### About this exercise
Apart from the images, reproduce all of the data word for word.

### Working data

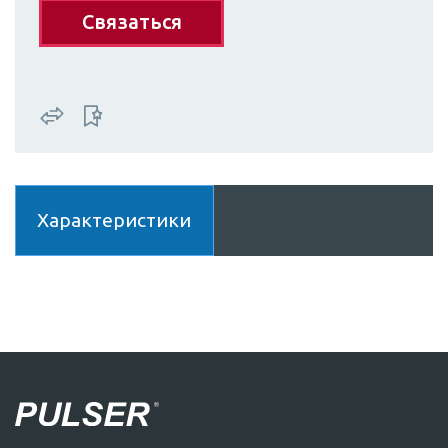
Связаться
Характеристики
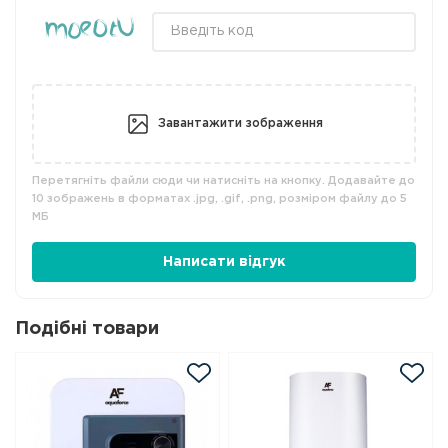
Завантажити зображення
Перетягніть файли сюди чи натисніть на кнопку. Додавайте до
10 зображень в форматах .jpg, .gif, .png, розміром файлу до 5
МБ
Написати відгук
Подібні товари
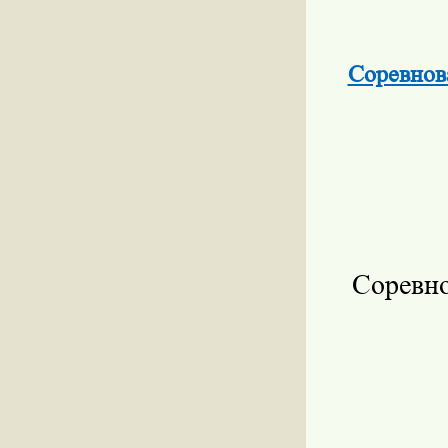
Соревнов
Соревно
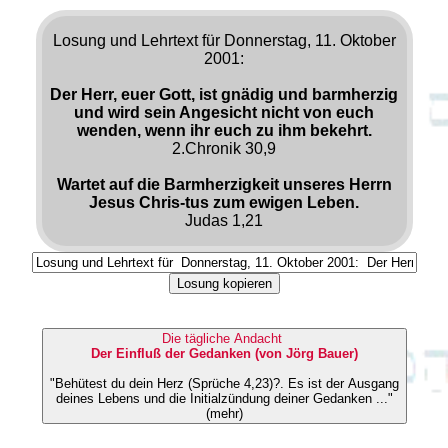
Losung und Lehrtext für Donnerstag, 11. Oktober
2001:
Der Herr, euer Gott, ist gnädig und barmherzig
und wird sein Angesicht nicht von euch
wenden, wenn ihr euch zu ihm bekehrt.
2.Chronik 30,9
Wartet auf die Barmherzigkeit unseres Herrn
Jesus Chris-tus zum ewigen Leben.
Judas 1,21
Losung kopieren
Die tägliche Andacht
Der Einfluß der Gedanken (von Jörg Bauer)
"Behütest du dein Herz (Sprüche 4,23)?. Es ist der Ausgang
deines Lebens und die Initialzündung deiner Gedanken ..."
(mehr)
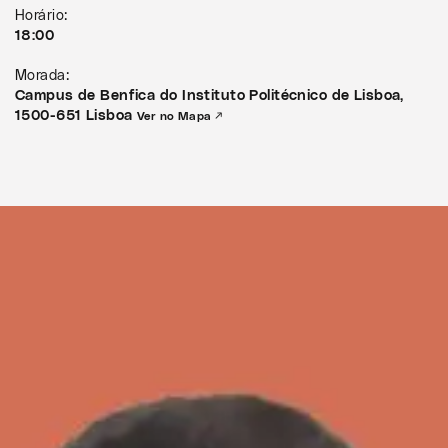
Horário:
18:00
Morada:
Campus de Benfica do Instituto Politécnico de Lisboa,
1500-651 Lisboa
Ver no Mapa ↗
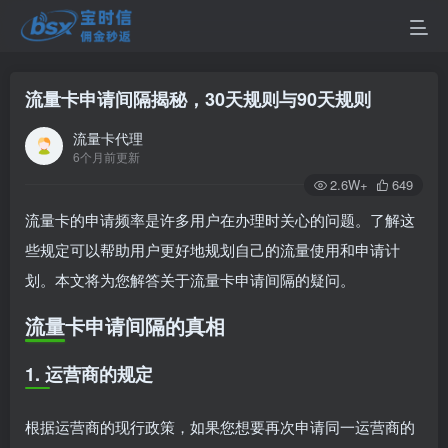
流量卡申请间隔揭秘，30天规则与90天规则
流量卡代理
6个月前更新
2.6W+
649
流量卡的申请频率是许多用户在办理时关心的问题。了解这
些规定可以帮助用户更好地规划自己的流量使用和申请计
划。本文将为您解答关于流量卡申请间隔的疑问。
流量卡申请间隔的真相
1. 运营商的规定
根据运营商的现行政策，如果您想要再次申请同一运营商的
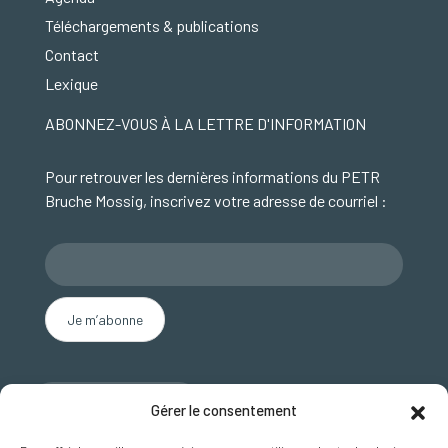
Téléchargements & publications
Contact
Lexique
ABONNEZ-VOUS À LA LETTRE D'INFORMATION
Pour retrouver les dernières informations du PETR
Bruche Mossig, inscrivez votre adresse de courriel :
Nous contacter
Gérer le consentement
SUIVEZ NOUS SUR FACEBOOK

### Answer for this exercise
Связаться
Характеристики
Завантажити зображення
Перетягніть файли сюди чи натисніть на кнопку. Додавайте до
10 зображень в форматах .jpg, .gif, .png, розміром файлу до 5
МБ
Написати відгук
Подібні товари
Соревнов
Соревно
Losung und Lehrtext für Donnerstag, 11. Oktober
2001:
Der Herr, euer Gott, ist gnädig und barmherzig
und wird sein Angesicht nicht von euch
wenden, wenn ihr euch zu ihm bekehrt.
2.Chronik 30,9
Wartet auf die Barmherzigkeit unseres Herrn
Jesus Chris-tus zum ewigen Leben.
Judas 1,21
Losung kopieren
Die tägliche Andacht
Der Einfluß der Gedanken (von Jörg Bauer)
"Behütest du dein Herz (Sprüche 4,23)?. Es ist der Ausgang
deines Lebens und die Initialzündung deiner Gedanken ..."
(mehr)
Horário:
18:00
Morada:
Campus de Benfica do Instituto Politécnico de Lisboa,
1500-651 Lisboa
Ver no Mapa ↗
流量卡申请间隔揭秘，30天规则与90天规则
流量卡代理
6个月前更新
2.6W+
649
流量卡的申请频率是许多用户在办理时关心的问题。了解这
些规定可以帮助用户更好地规划自己的流量使用和申请计
划。本文将为您解答关于流量卡申请间隔的疑问。
流量卡申请间隔的真相
1. 运营商的规定
根据运营商的现行政策，如果您想要再次申请同一运营商的
Téléchargements & publications
Contact
Lexique
ABONNEZ-VOUS À LA LETTRE D'INFORMATION
Pour retrouver les dernières informations du PETR
Bruche Mossig, inscrivez votre adresse de courriel :
Nous contacter
Gérer le consentement
SUIVEZ NOUS SUR FACEBOOK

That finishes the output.